Yeah my plan was to use some EVOO when cooking my chicken too! Not too keen on the avocados but i'll maybe give them another go. Been a brilliant help mate, repped.


----------



## Wevans2303 (Feb 18, 2010)

J89 said:


> Yeah my plan was to use some EVOO when cooking my chicken too! Not too keen on the avocados but i'll maybe give them another go. Been a brilliant help mate, repped.


Aww man avocados are the sh1t, I love them. The more you eat the sweeter they get.


----------



## J89 (Dec 16, 2011)

goldenballs23 said:


> similar goal to me, do you eat the same thing everyday 7 days a week???
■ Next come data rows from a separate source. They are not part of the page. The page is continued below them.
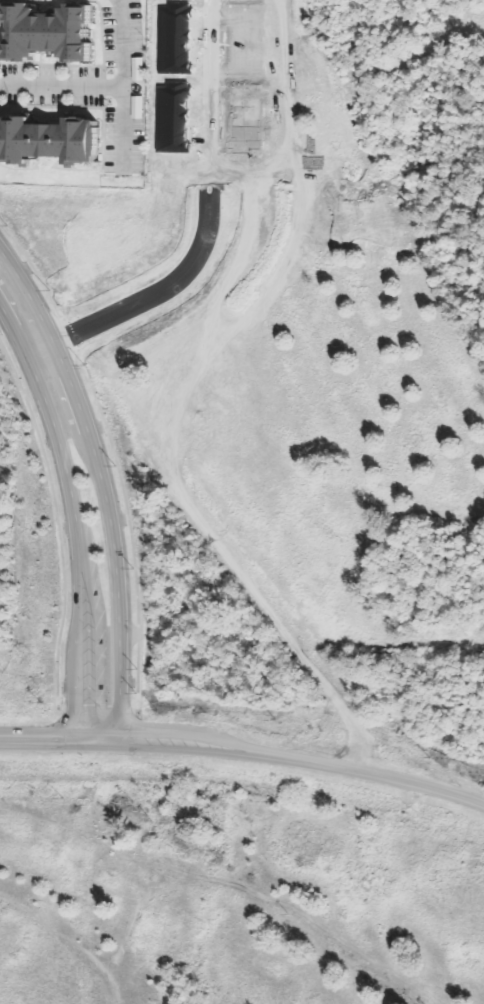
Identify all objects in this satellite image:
building: (46, 31)
road: (120, 43)
road: (103, 86)
building: (47, 140)
road: (37, 349)
road: (100, 489)
road: (72, 522)
road: (340, 705)
road: (51, 741)
road: (295, 759)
Monday - Friday pretty much mate. Sometimes, like yesterday before legs for example, I got in from work and felt shattered, so had a small bowl of cereal in there too. Granted, theres better things out there to eat but gave me a bit of energy before legs! Think that was my first change in the diet this week, the only other thing I plan to change is tomorrow night I may have some mince before bed instead of steak or salmon just for something different.

On the weekends i'm not strict to my diet as much, I wont set my alarm for 6.50am on Saturday morning just to get a meal in me at 7am! When I eat I just try to keep it clean, tuna and rice, chicken and pasta etc. and on Saturday evenings I usually have a "cheat" meal too. I would say unless your aiming to compete (or dieting), keeping your diet "strict" for 5 days and then just eating clean bar one cheat meal on weekends you'll be fine.

What does your diet look like?


----------



## J89 (Dec 16, 2011)

goldenballs23 said:


> so you eat pasta and chicken or turkey 3 times a day 5 days a week. :blink:


Yep, sounds boring but I don't mind it! Can replace pasta with rice / sweet potato but rice takes longer to cook and cold sweet potato doesn't taste too clever! I'll try have another look through your thread tomorrow mate.


----------